Raw data –

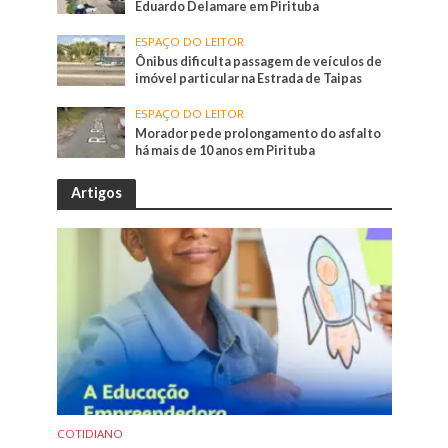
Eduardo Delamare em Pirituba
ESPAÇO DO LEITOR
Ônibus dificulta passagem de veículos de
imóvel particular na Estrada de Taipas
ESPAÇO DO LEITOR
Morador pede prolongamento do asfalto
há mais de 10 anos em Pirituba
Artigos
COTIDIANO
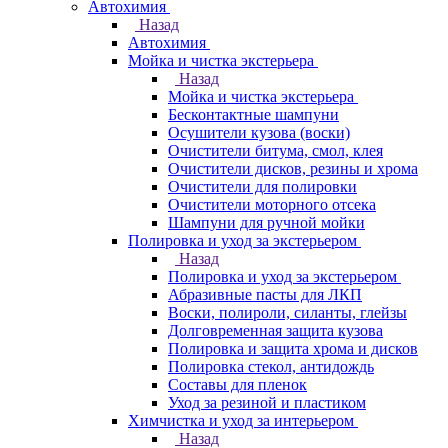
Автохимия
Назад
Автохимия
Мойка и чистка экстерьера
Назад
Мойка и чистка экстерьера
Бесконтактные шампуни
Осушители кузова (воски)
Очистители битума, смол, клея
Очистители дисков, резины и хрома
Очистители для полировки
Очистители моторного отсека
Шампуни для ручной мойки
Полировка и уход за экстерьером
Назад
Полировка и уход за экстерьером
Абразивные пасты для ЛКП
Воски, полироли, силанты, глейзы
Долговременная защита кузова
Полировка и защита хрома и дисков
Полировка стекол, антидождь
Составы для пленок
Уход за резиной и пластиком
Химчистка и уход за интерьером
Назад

Exercise directions – Only the lines from where the data begins to the line with "Очистители дисков, резины и хрома", both of them included, should be reproduced word for word; no pictures.

Response –
Eduardo Delamare em Pirituba
ESPAÇO DO LEITOR
Ônibus dificulta passagem de veículos de
imóvel particular na Estrada de Taipas
ESPAÇO DO LEITOR
Morador pede prolongamento do asfalto
há mais de 10 anos em Pirituba
Artigos
COTIDIANO
Автохимия
Назад
Автохимия
Мойка и чистка экстерьера
Назад
Мойка и чистка экстерьера
Бесконтактные шампуни
Осушители кузова (воски)
Очистители битума, смол, клея
Очистители дисков, резины и хрома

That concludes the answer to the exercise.